I tried to get him onto the subject of economics, hinting at an international mining interest that was attempting to set up a large industrial mining operation in “his” territory. I had heard that Sheka’s men had attacked this mining company’s operations at least twice in recent months. The mining company is a threat because NDC’s main activity is carrying out protection rackets on highly profitable artisanal mining operations. The NDC extort illegal taxes on every aspect of the mineral trade in this region: on the roads and forest tracks leading to the mines; on the small businesses, such as bars and brothels, that service the miners; and of course on the mining itself.
Sheka intimated that he was “open to negotiations” with any mining company, and I got the point. He was prepared to sell the Nyanga ideology that he spoke of to the highest bidder. The great irony is that Sheka was never trained as a soldier. Indeed, before taking up arms by setting up the NDC, Sheka worked for Mining and Processing Congo (MPC).
Despite efforts by multinational companies to access the vast resources of gold, tin, tungsten, and other minerals in the area, the majority of mining in eastern Congo is still done by hand, with militias like NDC extracting their pound of flesh at every step. As a result, the Dodd-Frank Act contains a provision requiring U.S. companies to declare if the metals in their products might come from minerals related to conflict in Congo. The intention was to cut off resources going to these violent groups, but this measure has also, unfortunately, hurt some hard-working artisanal miners, the poorest people who most need the trade to continue—and precisely the people who it was designed to protect. Perhaps well-regulated, large-scale industrial mining operations can bring secure jobs to this area, while improving infrastructure and communications, and potentially even putting an end to the armed groups who prey upon their own people.
Later, the conversation turned to accusations of the Luvungi mass rape. To my total surprise, Sheka produced the Human Rights Watch report on sexual violence. I wondered whether he carries this book around with him like a trophy. He flipped to the page detailing the Luvungi mass rape, pointing proudly to his portrait. “Do you have a wife, Richard?” He asked. “No,” I responded. Sheka announced that he had several wives and girlfriends. “So why would I need to rape?” He laughed at the allegations.
Sheka’s men looked exhausted. The jungle is a hostile environment, and his men remained vigilant for an attack by Gedeon’s men. Throughout our meeting, we were ringed by gunmen hidden beneath foliage. Yet Sheka’s vanity was unimpeded. At dawn the following morning, escorting me part of the way back down the mountain, Sheka asked to listen to the recording I had made of the interview on my iPhone, and was delighted to hear his own voice being played back. Two hours after I made it out of NDC territory, Gedeon attacked Sheka’s location again and it was rumored that Sheka was shot in the leg.

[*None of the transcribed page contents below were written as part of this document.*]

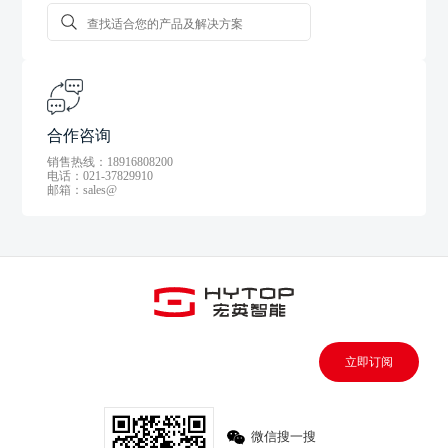
合作咨询
销售热线：18916808200
电话：021-37829910
邮箱：sales@
立即订阅
微信搜一搜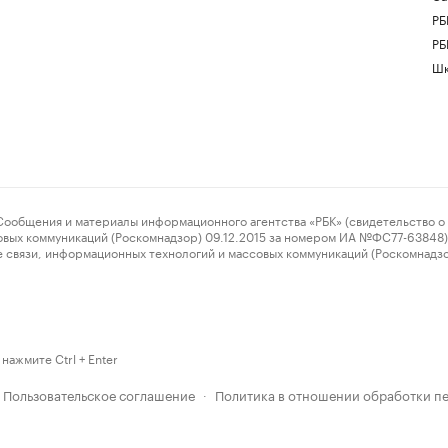
РБ
РБ
Шк
ения и материалы информационного агентства «РБК» (свидетельство о 
овых коммуникаций (Роскомнадзор) 09.12.2015 за номером ИА №ФС77-63848) 
 связи, информационных технологий и массовых коммуникаций (Роскомнадз
нажмите Ctrl + Enter
Пользовательское соглашение
Политика в отношении обработки п
·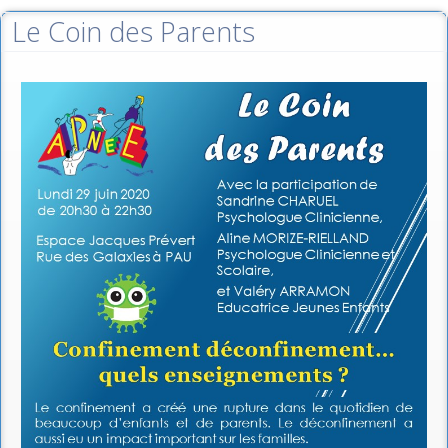
Le Coin des Parents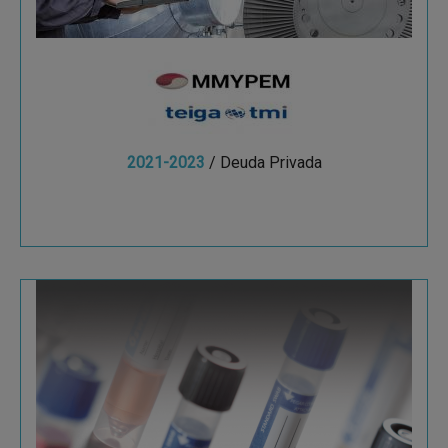
2021-2023
/ Deuda Privada
Ver más
Deltalab
Fundada en 1976, Deltalab es líder a nivel
europeo en la fabricación y distribución de
material fungible para laboratorio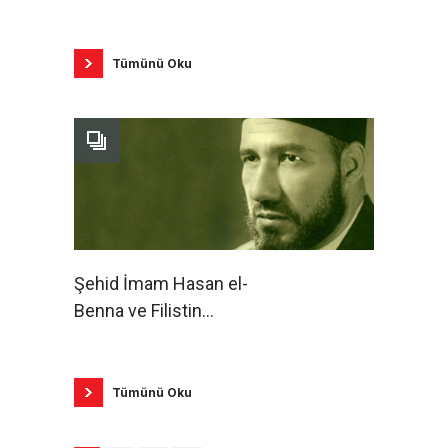
Tümünü Oku
Şehid İmam Hasan el-
Benna ve Filistin
Meselesi / Salih Lütfu
Tümünü Oku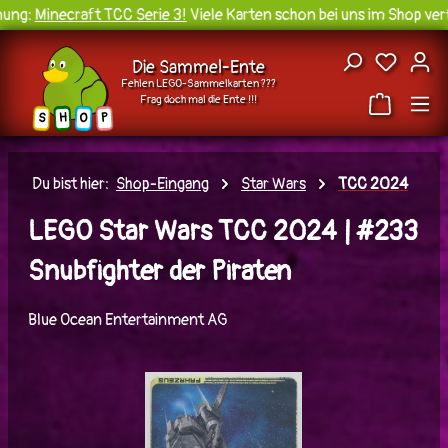
ung:
Minecraft TCC Serie 3!
Viele Karten schon bei uns im Shop verf
Zum Hauptinhalt springen
Du hast
Die Sammel-Ente
Fehlen LEGO-Sammelkarten ???
Frag doch mal die Ente !!!
H
O
S
P
Du bist hier:
Shop-Eingang
Star Wars
TCC 2024
LEGO Star Wars TCC 2024 | #233
Snubfighter der Piraten
Blue Ocean Entertainment AG
Bildergalerie überspringen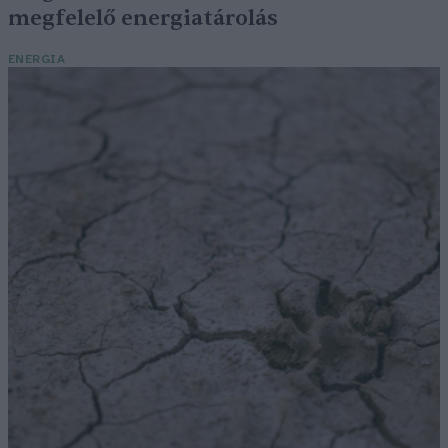
megfelelő energiatárolás
ENERGIA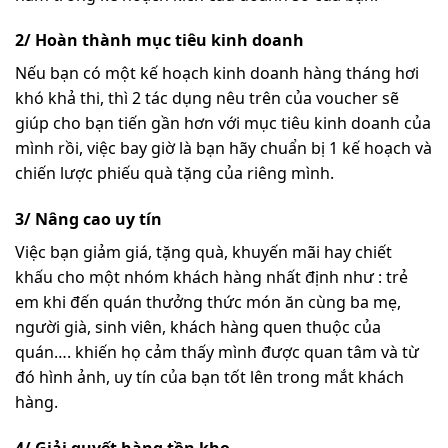
2/ Hoàn thành mục tiêu kinh doanh
Nếu bạn có một kế hoạch kinh doanh hàng tháng hơi
khó khả thi, thì 2 tác dụng nêu trên của voucher sẽ
giúp cho bạn tiến gần hơn với mục tiêu kinh doanh của
mình rồi, việc bay giờ là bạn hãy chuẩn bị 1 kế hoạch và
chiến lược phiếu quà tặng của riêng mình.
3/ Nâng cao uy tín
Việc bạn giảm giá, tặng quà, khuyến mãi hay chiết
khấu cho một nhóm khách hàng nhất định như : trẻ
em khi đến quán thưởng thức món ăn cùng ba mẹ,
người già, sinh viên, khách hàng quen thuộc của
quán…. khiến họ cảm thấy mình được quan tâm và từ
đó hình ảnh, uy tín của bạn tốt lên trong mắt khách
hàng.
4/ Giải quyết hàng tồn kho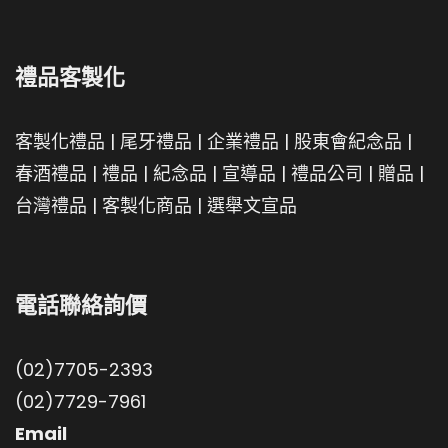
禮品客製化
客製化禮品
|
尾牙禮品
|
企業禮品
|
股東會紀念品
|
春酒禮品
|
禮品
|
紀念品
|
宣導品
|
禮品公司
|
贈品
|
台灣禮品
|
客製化商品
|
選舉文宣品
電話聯絡詢價
(02)7705-2393
(02)7729-7961
Email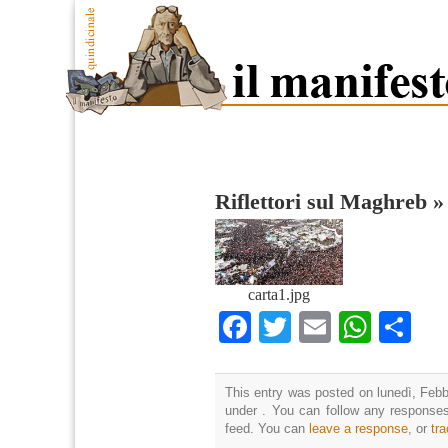
Riflettori sul Maghreb
carta1.jpg
Facebook
Twitter
Email
What
Co
This entry was posted on lunedì, Febbr
under . You can follow any responses
feed. You can
leave a response
, or
tr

Sheka’s days are numbered. He knew it too, speaking wistfully, almost fatalistically about his situation. He wished to procure a fake passport to escape to Sudan, to start over, but knew it was a fantasy. He knew his heyday was in the past, and spoke of being replaced. Sooner or later Sheka will likely be killed just as he killed Sadiki, and another pariah will probably take his place in this hilltop HQ, perhaps less colorful than Sheka, but equally deadly.